Akun
guest@beritabali.com
Beritabali ID: —
Langganan
Beritabali Premium Aktif
Nikmati akses penuh ke semua artikel dengan Beritabali Premium
- Rabu, 17 Juni 2026
Badung Pinjam Rp2,8 Triliun ke PT SMI untuk Atasi Kemacetan di Kuta Selatan-Utara
BERITABALI.COM, BADUNG.
Upaya percepatan pembangunan infrastruktur jalan di Kabupaten Badung memasuki babak baru. Bupati Badung I Wayan Adi Arnawa didampingi Ketua DPRD Badung I Gusti Anom Gumanti resmi menandatangani Perjanjian Pinjaman Daerah bersama PT Sarana Multi Infrastruktur (SMI) Persero, Kamis (30/10), di Ruang Kertha Gosana, Puspem Badung.
Pinjaman sebesar Rp2,8 triliun ini menjadi skema pembiayaan besar yang disiapkan Badung untuk mengurai kemacetan kronis di kawasan pariwisata, khususnya Kuta Selatan dan Kuta Utara.
Bupati Adi Arnawa menegaskan bahwa langkah cepat perlu diambil karena kemacetan di wilayah-wilayah tersebut sudah mengganggu mobilitas masyarakat dan wisatawan.
“Kami di Badung menghadapi tantangan yang cukup besar terkait kemacetan. Kalau tidak segera diatasi, kami takut tidak mampu mengejar, terutama harga tanah di kawasan pariwisata selatan yang terus naik. Karena itu kami putuskan mengambil skenario pinjaman sebesar Rp2,8 triliun dengan bunga 5,7%,” jelasnya.

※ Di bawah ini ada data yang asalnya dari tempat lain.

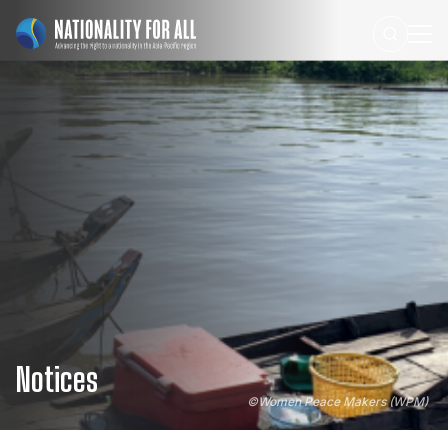
Notices
©
Women Peace Makers (WPM)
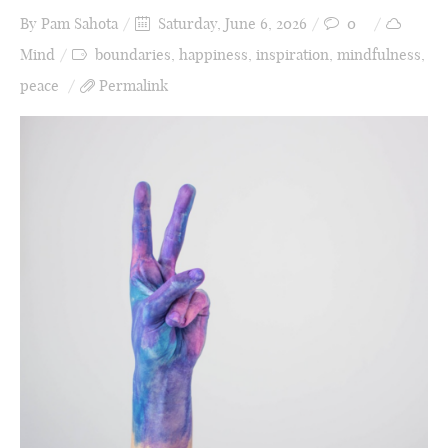
By
Pam Sahota
Saturday, June 6, 2026
0
Mind
boundaries
,
happiness
,
inspiration
,
mindfulness
,
peace
Permalink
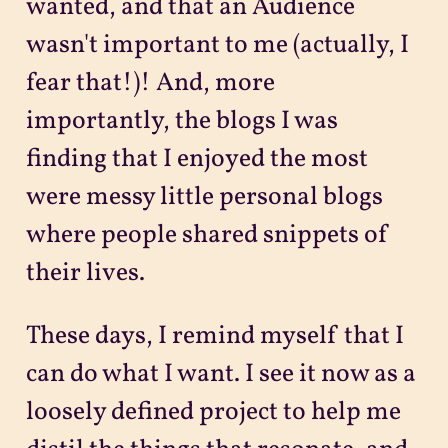
wanted, and that an Audience
wasn't important to me (actually, I
fear that!)! And, more
importantly, the blogs I was
finding that I enjoyed the most
were messy little personal blogs
where people shared snippets of
their lives.
These days, I remind myself that I
can do what I want. I see it now as a
loosely defined project to help me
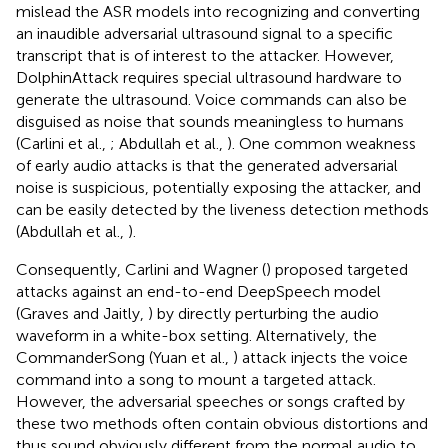
mislead the ASR models into recognizing and converting
an inaudible adversarial ultrasound signal to a specific
transcript that is of interest to the attacker. However,
DolphinAttack requires special ultrasound hardware to
generate the ultrasound. Voice commands can also be
disguised as noise that sounds meaningless to humans
(Carlini et al.,
; Abdullah et al.,
). One common weakness
of early audio attacks is that the generated adversarial
noise is suspicious, potentially exposing the attacker, and
can be easily detected by the liveness detection methods
(Abdullah et al.,
).
Consequently, Carlini and Wagner (
) proposed targeted
attacks
against an end-to-end DeepSpeech model
(Graves and Jaitly,
) by directly perturbing the audio
waveform in a white-box setting. Alternatively, the
CommanderSong (Yuan et al.,
) attack injects the voice
command into a song to mount a targeted attack.
However, the adversarial speeches or songs crafted by
these two methods often contain obvious distortions and
thus sound obviously different from the normal audio to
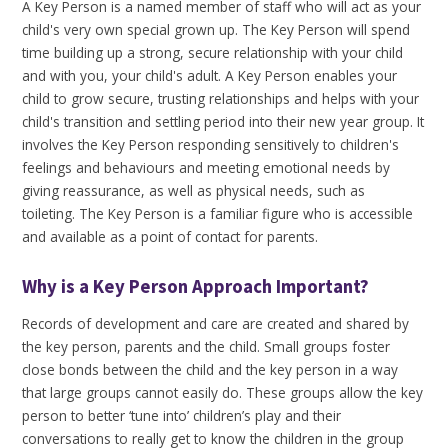
A Key Person is a named member of staff who will act as your
child's very own special grown up. The Key Person will spend
time building up a strong, secure relationship with your child
and with you, your child's adult. A Key Person enables your
child to grow secure, trusting relationships and helps with your
child's transition and settling period into their new year group. It
involves the Key Person responding sensitively to children's
feelings and behaviours and meeting emotional needs by
giving reassurance, as well as physical needs, such as
toileting. The Key Person is a familiar figure who is accessible
and available as a point of contact for parents.
Why is a Key Person Approach Important?
Records of development and care are created and shared by
the key person, parents and the child. Small groups foster
close bonds between the child and the key person in a way
that large groups cannot easily do. These groups allow the key
person to better ‘tune into’ children’s play and their
conversations to really get to know the children in the group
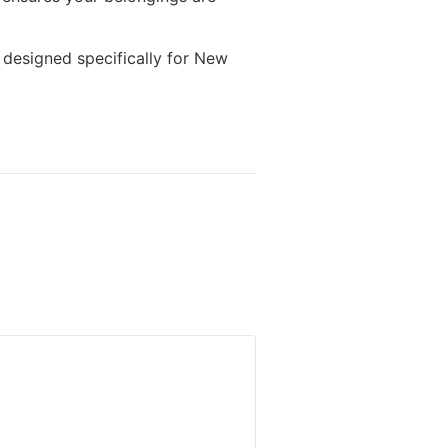
 designed specifically for New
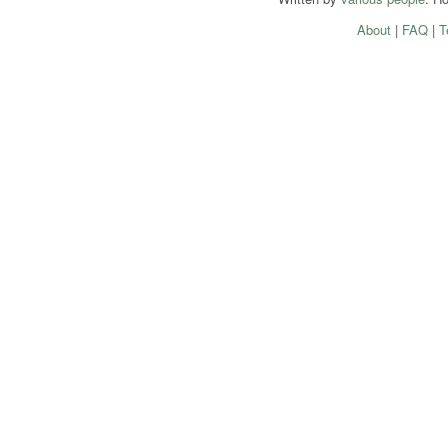
About
|
FAQ
|
T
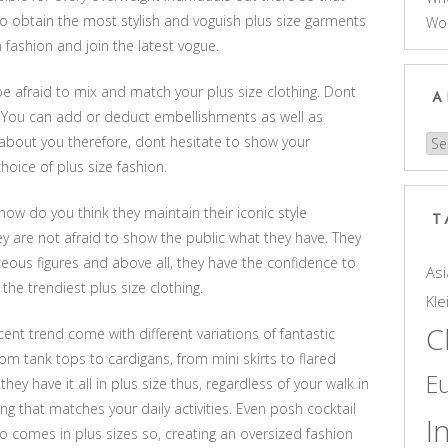
to obtain the most stylish and voguish plus size garments
Wo
 fashion and join the latest vogue.
be afraid to mix and match your plus size clothing. Dont
A
s. You can add or deduct embellishments as well as
about you therefore, dont hesitate to show your
Arc
hoice of plus size fashion.
 how do you think they maintain their iconic style
T
ey are not afraid to show the public what they have. They
ceous figures and above all, they have the confidence to
Asi
the trendiest plus size clothing.
Kle
C
ent trend come with different variations of fantastic
rom tank tops to cardigans, from mini skirts to flared
E
hey have it all in plus size thus, regardless of your walk in
hing that matches your daily activities. Even posh cocktail
I
 comes in plus sizes so, creating an oversized fashion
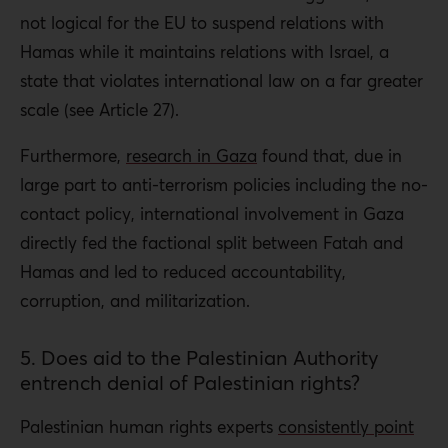
not logical for the EU to suspend relations with
Hamas while it maintains relations with Israel, a
state that violates international law on a far greater
scale (see Article 27).
Furthermore,
research in Gaza
found that, due in
large part to anti-terrorism policies including the no-
contact policy, international involvement in Gaza
directly fed the factional split between Fatah and
Hamas and led to reduced accountability,
corruption, and militarization.
5. Does aid to the Palestinian Authority
entrench denial of Palestinian rights?
Palestinian human rights experts
consistently point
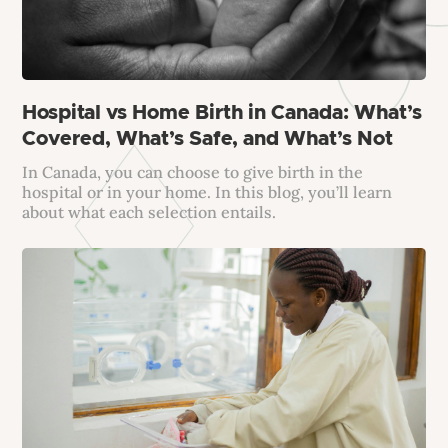
Hospital vs Home Birth in Canada: What’s
Covered, What’s Safe, and What’s Not
In Canada, you can choose to give birth in the
hospital or in your home. In this blog, you’ll learn
about what each selection entails.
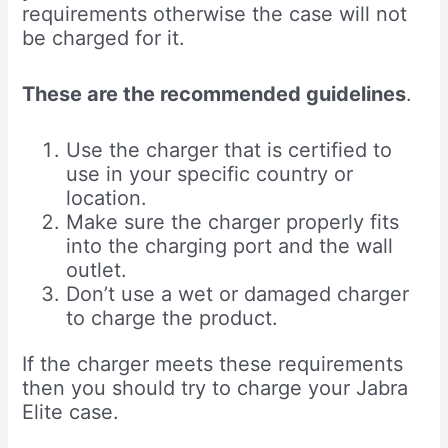
requirements otherwise the case will not
be charged for it.
These are the recommended guidelines
.
Use the charger that is certified to
use in your specific country or
location.
Make sure the charger properly fits
into the charging port and the wall
outlet.
Don’t use a wet or damaged charger
to charge the product.
If the charger meets these requirements
then you should try to charge your Jabra
Elite case.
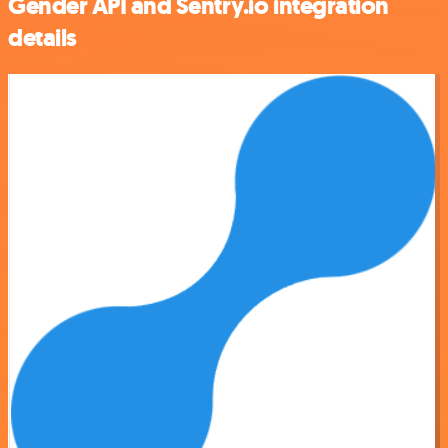
Gender API and Sentry.io integration
details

Adi Arnawa juga memaparkan bahwa anggaran tahun 2025 telah memasuki tahap pembebasan lahan, dan awal 2026 proyek memasuki fase konstruksi. Dana pinjaman cair bertahap, sementara kewajiban pembayaran dimulai enam bulan setelah penandatanganan.
Menurutnya, PT SMI dipilih sebagai kreditur setelah melalui berbagai pertimbangan, terutama suku bunga.
“Saya melihat suku bunga ini sangat menentukan kewajiban kita. PT SMI menjadi pilihan yang paling memungkinkan untuk kita nego. Awalnya kami sempat ke PT BPD, tetapi mereka tidak bisa sendiri. Kebetulan sekarang daerah diberi ruang meminjam dana ke pusat,” ungkapnya.
Gubernur Bali Wayan Koster mengapresiasi langkah Pemkab Badung yang mempercepat pembangunan infrastruktur jalan demi mengimbangi pesatnya perkembangan pariwisata.
“Perkembangan pariwisata di Badung membawa masalah seperti macet, sampah, dan air bersih. Jika tidak dipercepat, harga tanah akan semakin meningkat dan dampaknya besar ke depan. Makin cepat dibangun makin bagus,” ujarnya.
Direktur Utama PT SMI Reynaldi Hermansjah menyebut skema pinjaman ini sebagai kolaborasi strategis untuk mempercepat pembangunan infrastruktur vital.
“Dana Rp2,83 triliun ini akan mendukung penanganan jalan di 8 trase serta pembangunan konstruksi di 9 trase. Ini akan memperkuat konektivitas kawasan pariwisata utama di Bali, termasuk Simpang Semer, Kerobokan, akses GWK, dan Uluwatu,” terangnya.
Dirjen Perimbangan Keuangan Kemenkeu Askolani menegaskan dukungan penuh pemerintah pusat terhadap inisiatif Pemkab Badung dalam memperkuat infrastruktur dan pariwisata lokal.
“Dengan inisiatif ini, tentu akan menghasilkan pendapatan lebih, pariwisata lebih kuat, pertumbuhan ekonomi meningkat, dan penyerapan tenaga kerja juga bertambah. Kami sangat mendukung penuh,” katanya.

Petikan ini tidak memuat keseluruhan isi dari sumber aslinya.